**Aufgaben:**
- A) Kopiere aus dem Praktikumsbericht den Abschnitt, der bei „Es war eine“ beginnt und bei „die Erasmusförderung angewiesen.“ endet, Wort für Wort.
- B) Beantworte mithilfe des Praktikumsberichts diese Fragen:
(i) Um wie viel Uhr öffnen Supermärkte in Spanien meist?
(ii) Welche Sprache sprachen die Kollegen untereinander?
(iii) Wie hoch war die Bezahlung für das Praktikum im Monat?
- C) Erkläre anhand des Praktikumsberichts, warum vielen Gesprächen in der Firma nicht gefolgt werden konnte.

**Vorliegender Text:**
####

Der größte arbeitskulturelle Unterschied zu Deutschland ist die Zeit. Während man in Mitteleuropa meist zwischen 7 und 8 Uhr mit der Arbeit beginnt, geht zur dieser Zeit in Spanien gar nichts. Selbst Supermärkte öffnen meist erst um 10 Uhr. Mein Job begann offiziell morgens gegen 9 Uhr. In Wirklichkeit war niemand um 9 Uhr im Büro. Die ersten trafen dann so gegen 9:15 Uhr ein. Dies bedeutet nicht, dass Spanier weniger Arbeiten. Wie auch ich, arbeiten die meisten Spanien 40 Stunden die Woche. Bloß beginnt der Tag eben erst 1-2 Stunden später in Spanien.

Die Kollegen waren alle sehr nett und freundlich. Ich habe mich gut aufgehoben gefühlt. Sprachlich war es recht schwer in der Firma, denn in Katalonien ist Katalanisch die Landessprache und dies wird auch wirklich von den Einheimischen gepflegt. Trotz gewissen Ähnlichkeiten zum Spanischen habe ich kaum etwas vom Katalanischen verstanden und konnte vielen Konversationen nicht folgen. Mich persönlich haben die Kollegen natürlich auf Spanisch angesprochen, aber untereinander wurde eben Katalanisch geredet. Dies ist für mich im Nachhinein kein Grund dafür, von Barcelona abzuraten, man sollte jedoch wissen, dass Katalanisch mit großem Stolz der Bevölkerung gesprochen wird.

Es war eine interessante Zeit, in der ich das Arbeitsleben der Spanier etwas besser kennen gelernt habe. Durch die Bezahlung von 450€ im Monat war ich auch finanziell recht gut aufgestellt. Man muss dazu sagen, dass 450€ für ein Praktikum in Spanien schon ziemlich viel ist. Trotzdem ist man natürlich noch auf die Erasmusförderung angewiesen.

Das Leben in Barcelona

Barcelona ist eine unvergleichliche Mittelmeermetropole. Als ich im August ankam waren die Strände voll mit Touristen. Unglaublich welche Menschenmasse das ganze Jahr über nach Barcelona kommen, um hier Urlaub zu machen. Der Grund ist logisch, denn die Stadt ist wunderschön und bietet sehr viele besondere Orte und Möglichkeiten. Es gibt viele verschiedene Stadtviertel, die alle Ihren eigenen Charme haben und voll mit Menschen aus allen Ländern sind. Barcelona ist so multikulturell, dass man auf den Straßen alle möglichen Sprachen hört. Es ist ein bunter Mix aus Einheimischen, Austauschstudenten, Immigranten, Touristen und Geschäftsreisenden. Wenn man eine typisch spanische Stadt als Ziel hat, dann würde ich Barcelona nicht unbedingt empfehlen. Wenn man eine kosmopolitische Metropole mit tollem Wetter und Unmengen an kulturellen Angeboten sucht, dann ist es Barcelona.

####

**Bereitgestellte Daten:**
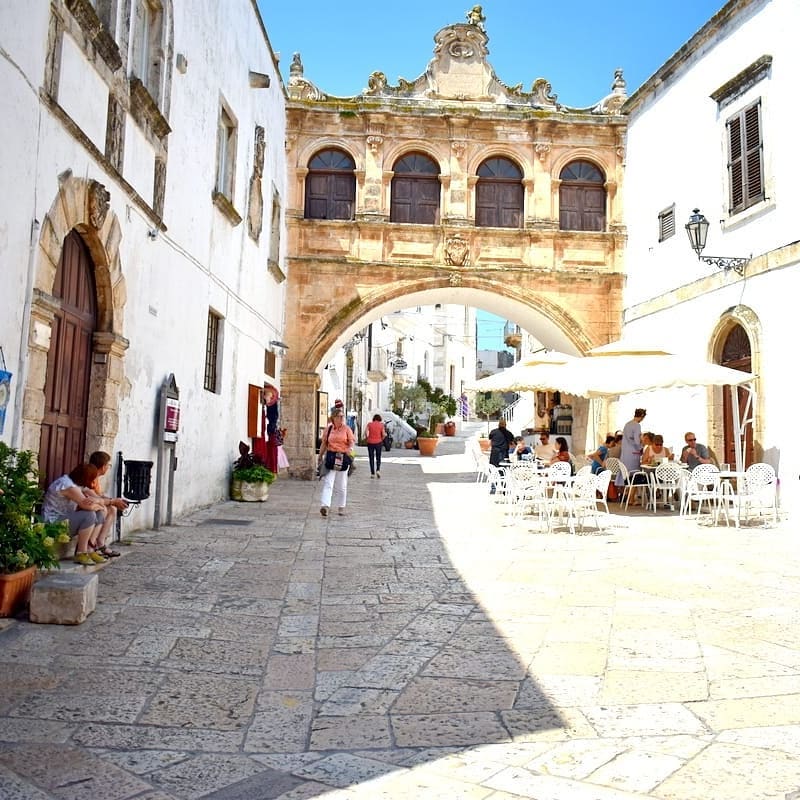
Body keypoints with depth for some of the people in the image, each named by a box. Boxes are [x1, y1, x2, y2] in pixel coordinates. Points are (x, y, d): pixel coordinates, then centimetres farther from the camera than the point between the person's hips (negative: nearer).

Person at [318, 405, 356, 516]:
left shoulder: (346, 429, 2)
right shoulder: (328, 429, 6)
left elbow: (352, 442, -1)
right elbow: (324, 444, 12)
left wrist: (350, 449, -23)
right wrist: (320, 456, 11)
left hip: (343, 457, 0)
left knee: (341, 485, 9)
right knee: (328, 482, -11)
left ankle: (341, 507, 20)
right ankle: (325, 506, -19)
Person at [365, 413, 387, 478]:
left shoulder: (369, 424, 1)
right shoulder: (381, 425, 0)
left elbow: (366, 433, -9)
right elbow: (384, 434, -7)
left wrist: (367, 439, 7)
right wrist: (381, 439, 11)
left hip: (370, 443, 0)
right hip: (378, 442, 0)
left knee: (371, 458, 8)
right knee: (378, 458, 13)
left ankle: (372, 473, 5)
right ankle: (378, 470, -8)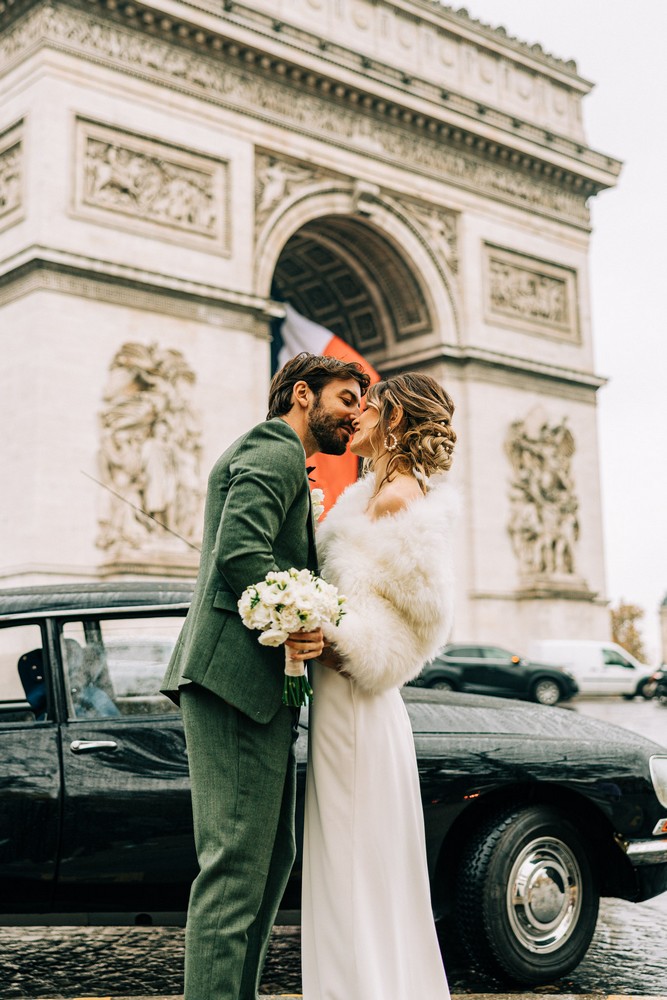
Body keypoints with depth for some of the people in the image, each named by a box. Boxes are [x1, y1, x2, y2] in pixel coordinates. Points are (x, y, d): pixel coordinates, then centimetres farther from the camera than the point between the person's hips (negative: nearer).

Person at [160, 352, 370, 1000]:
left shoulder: (269, 453, 29)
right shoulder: (275, 449, -5)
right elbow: (239, 550, -20)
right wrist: (294, 624, -19)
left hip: (253, 684, 11)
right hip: (237, 673, -11)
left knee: (271, 857, 15)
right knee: (237, 863, -10)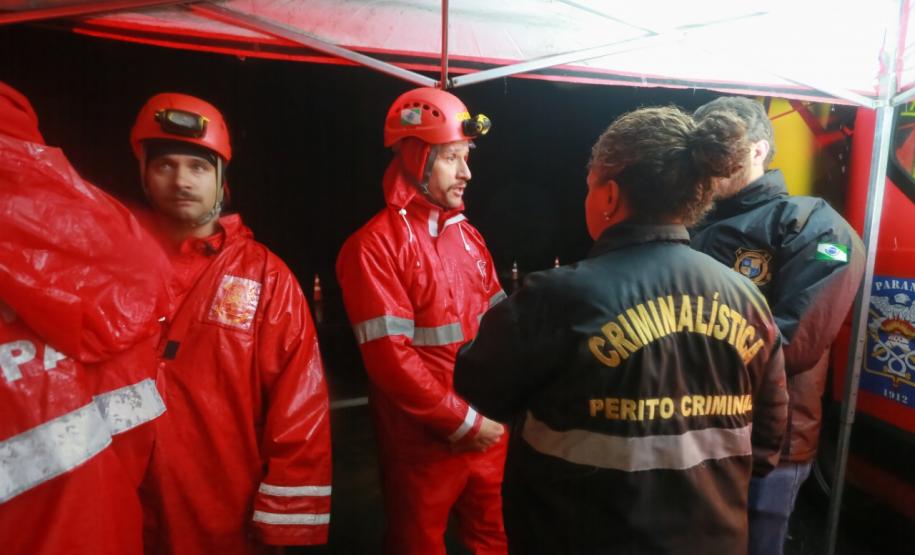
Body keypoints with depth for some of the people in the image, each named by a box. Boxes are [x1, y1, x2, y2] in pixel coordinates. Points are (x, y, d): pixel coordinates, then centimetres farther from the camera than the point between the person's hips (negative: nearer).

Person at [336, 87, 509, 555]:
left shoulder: (468, 236, 7)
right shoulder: (376, 245, -15)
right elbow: (390, 358, -19)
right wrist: (463, 422, -15)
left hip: (488, 432, 6)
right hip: (424, 442, -6)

####

**Antworten:**
- A)
Es war eine interessante Zeit, in der ich das Arbeitsleben der Spanier etwas besser kennen gelernt habe. Durch die Bezahlung von 450€ im Monat war ich auch finanziell recht gut aufgestellt. Man muss dazu sagen, dass 450€ für ein Praktikum in Spanien schon ziemlich viel ist. Trotzdem ist man natürlich noch auf die Erasmusförderung angewiesen.

- B)
(i) Meist erst um 10 Uhr.
(ii) Katalanisch.
(iii) 450€.

- C) Die Kollegen sprachen untereinander Katalanisch, die Landessprache Kataloniens, die von den Einheimischen gepflegt wird. Trotz gewisser Ähnlichkeiten zum Spanischen wurde davon kaum etwas verstanden.